The two children, the younger one is more eloquent than the older one, began to talk about the older one being criticized for not doing well on the exam a few days ago; the older one was embarrassed and said a few words to the younger one; the younger one said in my ear that the older one was not allowed to say anything, but in fact, after being criticized by the teacher, he secretly cried his nose; the older one was ashamed and said that the younger one wet the bed a few days ago and was scolded by his mother …… The two children revealed their shortcomings to each other, heatedly, my father was happy to see, my mother had to do her duty to teach, while laughing, while criticizing in a serious manner.

“Don’t talk about people’s shortcomings! Be sure to eat well!”

I thought it was very sweet at the time, but in hindsight, I thought that getting together for New Year’s Eve dinner was something that was rare, but for them, it was something else.

It’s probably just a really busy time for them.

When I think of it, those who would describe their experiences at length on the Internet are the survivor deviations among wage earners, and their experiences are written for people who don’t really work – some of them even have a sense of curiosity.

The vast majority of wage earners should have neither the time nor the interest to read this.

A year and a half ago, in a home-style restaurant owned by a Shanghai aunt in the 13th arrondissement of Paris, I heard this from a woman at the next table, on and off.

“You’re 24? You’re young …… I’m 27 …… My son is 9 …… I wasn’t married at the time, so I left my son with his father in the country… …I work in Xiamen, and I go back to see him four days a month …… and he plays with his cell phone every day and ignores me …… I’m working in France, but he uses his cell phone to video me every day, and I’m quite happy, and the cell phone is fine. …… You’re young, you can work more jobs, I can’t run away from some of them …… I’m not in a hurry to go back yet, I can still work for two years …… It’s freer and I can earn money to take care of my family. …… This is a picture of my child …… I’m done eating or back to work, you see nice shoes take a picture of me …… It’s a holiday today, I’ll buy another soy milk! “

I can’t guess at the lady’s life, but I think the ups and downs of hearing these bits and pieces, put together, make up for a long novel.

Well, there is no theme to this article. If I had to say something, it would be something like this.

Many of those who can mock themselves as bricklayers and hitters on the Internet are not real workers, but only take the situation of working as a reflection of their own situation.

In this world, there are indeed many real wage earners, but their voices are not always heard.

Ms. Zhao Lirong’s classic “The Adventure of Working” is a comedy, which is refreshing to watch, but it is also an idealized story.

Because the image of Ms. Zhao in it is not short of money, she wants to learn from advanced experience.

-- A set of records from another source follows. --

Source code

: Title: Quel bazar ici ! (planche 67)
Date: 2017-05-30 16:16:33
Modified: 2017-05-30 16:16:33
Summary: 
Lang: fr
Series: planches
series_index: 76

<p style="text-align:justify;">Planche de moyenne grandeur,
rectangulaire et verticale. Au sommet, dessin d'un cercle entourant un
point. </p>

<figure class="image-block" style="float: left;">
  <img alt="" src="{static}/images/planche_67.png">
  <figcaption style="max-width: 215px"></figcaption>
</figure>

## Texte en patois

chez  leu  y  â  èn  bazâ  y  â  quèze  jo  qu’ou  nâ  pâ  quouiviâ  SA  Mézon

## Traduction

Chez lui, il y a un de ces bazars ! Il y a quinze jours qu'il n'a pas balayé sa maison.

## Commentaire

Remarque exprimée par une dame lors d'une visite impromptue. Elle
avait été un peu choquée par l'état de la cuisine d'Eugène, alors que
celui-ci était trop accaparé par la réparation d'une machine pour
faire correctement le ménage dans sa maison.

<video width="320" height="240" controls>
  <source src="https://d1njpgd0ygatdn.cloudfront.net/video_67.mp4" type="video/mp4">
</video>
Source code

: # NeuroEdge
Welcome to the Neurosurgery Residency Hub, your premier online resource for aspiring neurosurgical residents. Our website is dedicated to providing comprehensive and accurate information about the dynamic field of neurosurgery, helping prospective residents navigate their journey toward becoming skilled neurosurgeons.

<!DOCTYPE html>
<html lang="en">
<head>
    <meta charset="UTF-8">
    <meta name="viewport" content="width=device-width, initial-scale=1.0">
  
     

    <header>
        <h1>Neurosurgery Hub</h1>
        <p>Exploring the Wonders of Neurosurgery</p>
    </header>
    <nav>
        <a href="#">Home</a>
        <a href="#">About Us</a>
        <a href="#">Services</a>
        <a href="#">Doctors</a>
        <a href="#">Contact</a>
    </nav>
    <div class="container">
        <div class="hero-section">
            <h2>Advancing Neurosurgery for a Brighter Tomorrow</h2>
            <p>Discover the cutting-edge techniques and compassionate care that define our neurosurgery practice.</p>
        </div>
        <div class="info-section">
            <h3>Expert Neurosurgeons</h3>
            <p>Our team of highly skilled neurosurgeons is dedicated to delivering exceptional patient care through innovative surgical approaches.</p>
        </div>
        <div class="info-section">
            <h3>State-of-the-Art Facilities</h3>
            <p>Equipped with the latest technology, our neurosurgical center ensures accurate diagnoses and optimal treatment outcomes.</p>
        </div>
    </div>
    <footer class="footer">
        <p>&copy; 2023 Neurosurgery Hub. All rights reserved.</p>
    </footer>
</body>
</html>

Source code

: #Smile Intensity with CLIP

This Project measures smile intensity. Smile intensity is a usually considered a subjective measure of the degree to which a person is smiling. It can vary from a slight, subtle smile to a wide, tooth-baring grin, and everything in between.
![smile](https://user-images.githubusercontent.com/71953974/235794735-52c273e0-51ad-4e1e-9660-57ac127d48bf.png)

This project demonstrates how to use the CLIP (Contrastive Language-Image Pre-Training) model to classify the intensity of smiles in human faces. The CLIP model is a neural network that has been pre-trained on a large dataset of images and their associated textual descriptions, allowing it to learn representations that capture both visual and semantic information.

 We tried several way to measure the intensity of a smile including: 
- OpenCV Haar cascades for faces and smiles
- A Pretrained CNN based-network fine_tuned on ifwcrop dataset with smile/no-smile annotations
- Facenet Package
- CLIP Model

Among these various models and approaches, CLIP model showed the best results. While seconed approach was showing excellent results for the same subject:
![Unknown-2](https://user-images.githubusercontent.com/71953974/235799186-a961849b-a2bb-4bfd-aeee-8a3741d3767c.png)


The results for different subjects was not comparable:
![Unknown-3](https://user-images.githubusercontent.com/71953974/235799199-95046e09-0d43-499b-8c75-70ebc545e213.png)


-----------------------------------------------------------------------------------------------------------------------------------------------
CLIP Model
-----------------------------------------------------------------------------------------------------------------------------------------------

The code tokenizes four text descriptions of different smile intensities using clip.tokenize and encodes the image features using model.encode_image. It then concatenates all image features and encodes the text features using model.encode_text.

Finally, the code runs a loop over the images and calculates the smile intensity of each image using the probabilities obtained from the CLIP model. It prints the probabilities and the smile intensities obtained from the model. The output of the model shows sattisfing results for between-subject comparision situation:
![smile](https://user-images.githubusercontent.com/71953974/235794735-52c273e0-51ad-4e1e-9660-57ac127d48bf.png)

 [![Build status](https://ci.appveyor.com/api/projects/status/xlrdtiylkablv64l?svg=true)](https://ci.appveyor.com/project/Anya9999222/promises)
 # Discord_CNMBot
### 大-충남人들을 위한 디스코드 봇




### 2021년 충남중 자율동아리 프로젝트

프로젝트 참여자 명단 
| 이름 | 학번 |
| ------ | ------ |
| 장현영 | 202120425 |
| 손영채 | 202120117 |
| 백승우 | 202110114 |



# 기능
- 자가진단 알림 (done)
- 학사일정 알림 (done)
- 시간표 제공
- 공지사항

The real fighter can’t be so dashing as to say, “Actually, it’s just a plate of dahlrabi,” or “It’s just a cup of water.

It’s more likely that they really have to pretend to be a meal tray.

“Others eat and I watch, others sit and I stand.”

Watching the boss sell palace jade liquor and groupies, not a word is uttered.

The world is different between a real worker beater and an imaginary worker beater.

Of course, think the other way around.

People who are not wage earners will also use part-time jobs to laugh at themselves, and subconsciously know how hard it is to work.

Probably it’s hard for everyone, whether they work or not.